# Data listing start
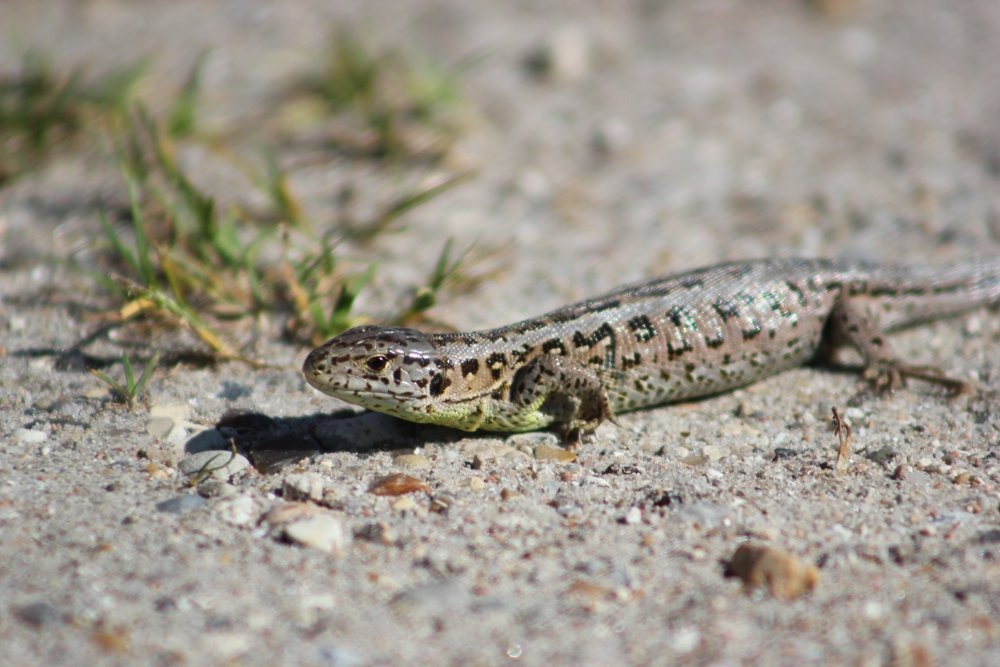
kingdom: Animalia
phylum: Chordata
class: Squamata
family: Lacertidae
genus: Lacerta
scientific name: Lacerta agilis
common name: Markfirben
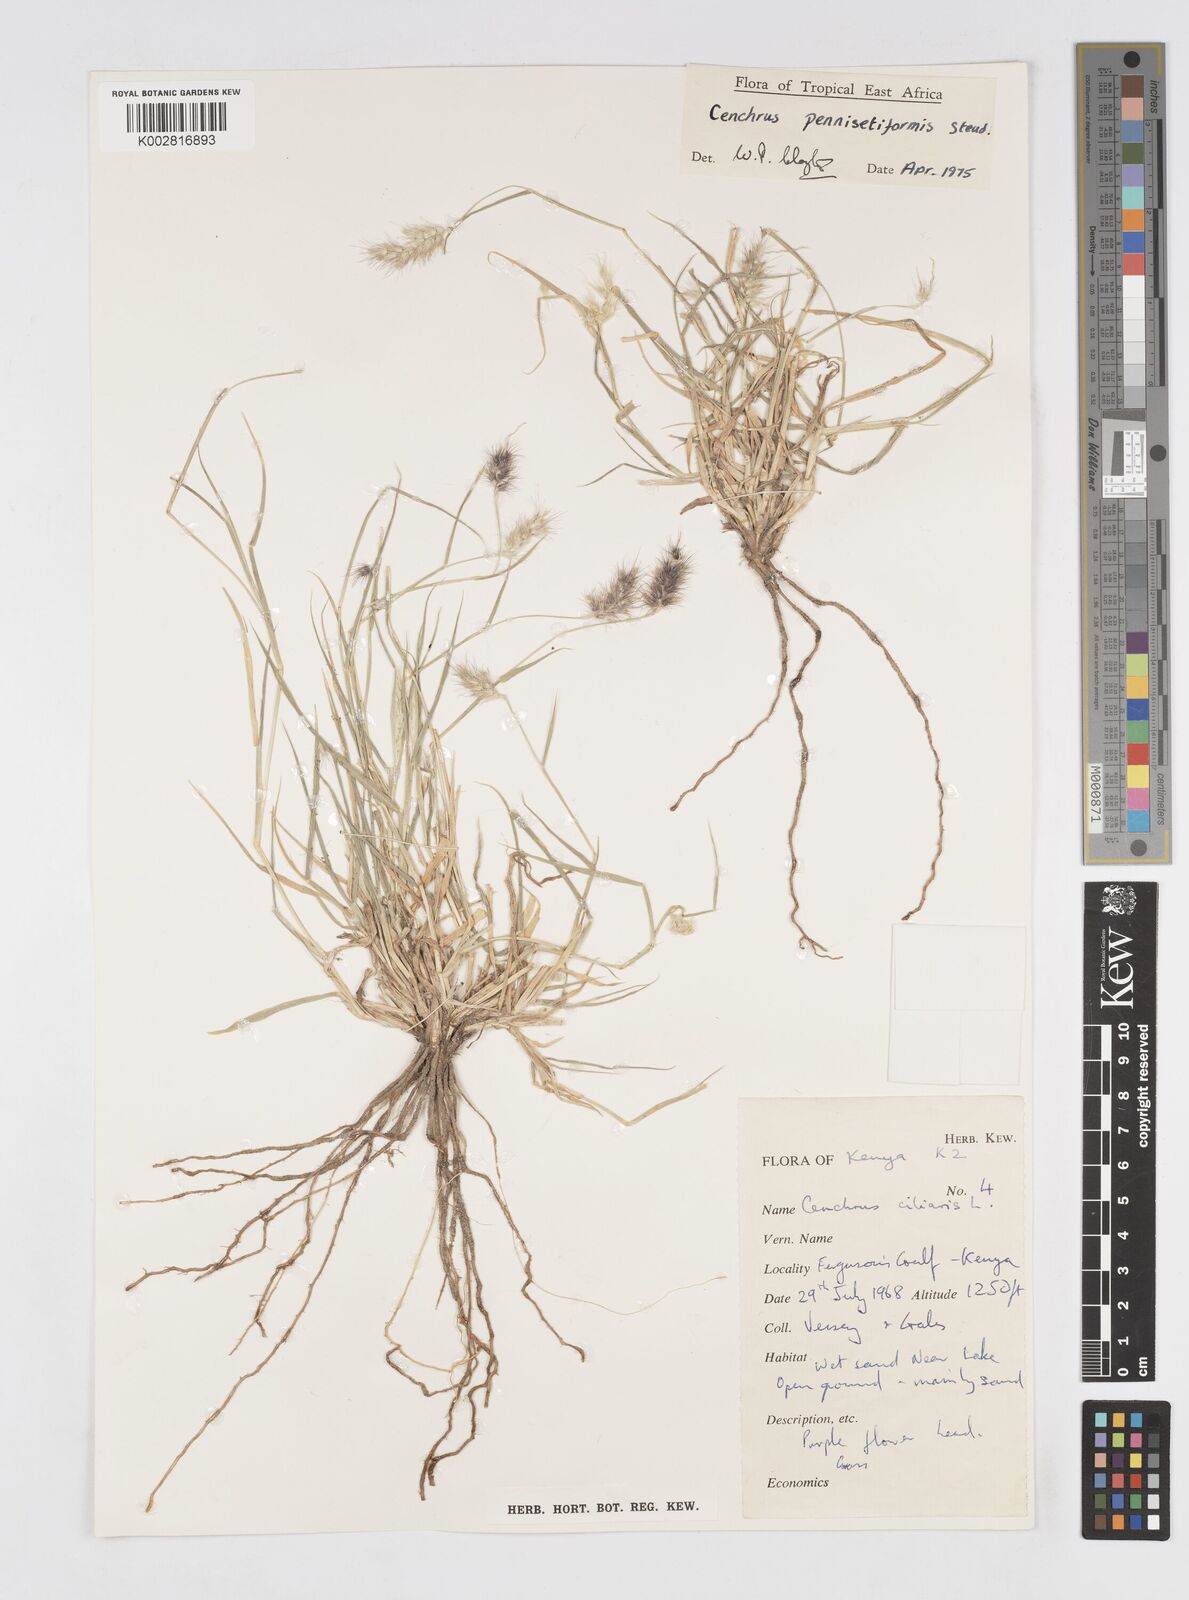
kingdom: Plantae
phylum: Tracheophyta
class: Liliopsida
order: Poales
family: Poaceae
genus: Cenchrus
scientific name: Cenchrus pennisetiformis
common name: Cloncurry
# Data listing end
Aim: Give every line of the data above as a Markdown table with two columns, Row and Text, numbering the rows in order. Leave out blank lines and the picture lines.

Solution to this exercise:
| Row | Text |
|---|---|
| 1 | kingdom: Animalia |
| 2 | phylum: Chordata |
| 3 | class: Squamata |
| 4 | family: Lacertidae |
| 5 | genus: Lacerta |
| 6 | scientific name: Lacerta agilis |
| 7 | common name: Markfirben |
| 8 | kingdom: Plantae |
| 9 | phylum: Tracheophyta |
| 10 | class: Liliopsida |
| 11 | order: Poales |
| 12 | family: Poaceae |
| 13 | genus: Cenchrus |
| 14 | scientific name: Cenchrus pennisetiformis |
| 15 | common name: Cloncurry |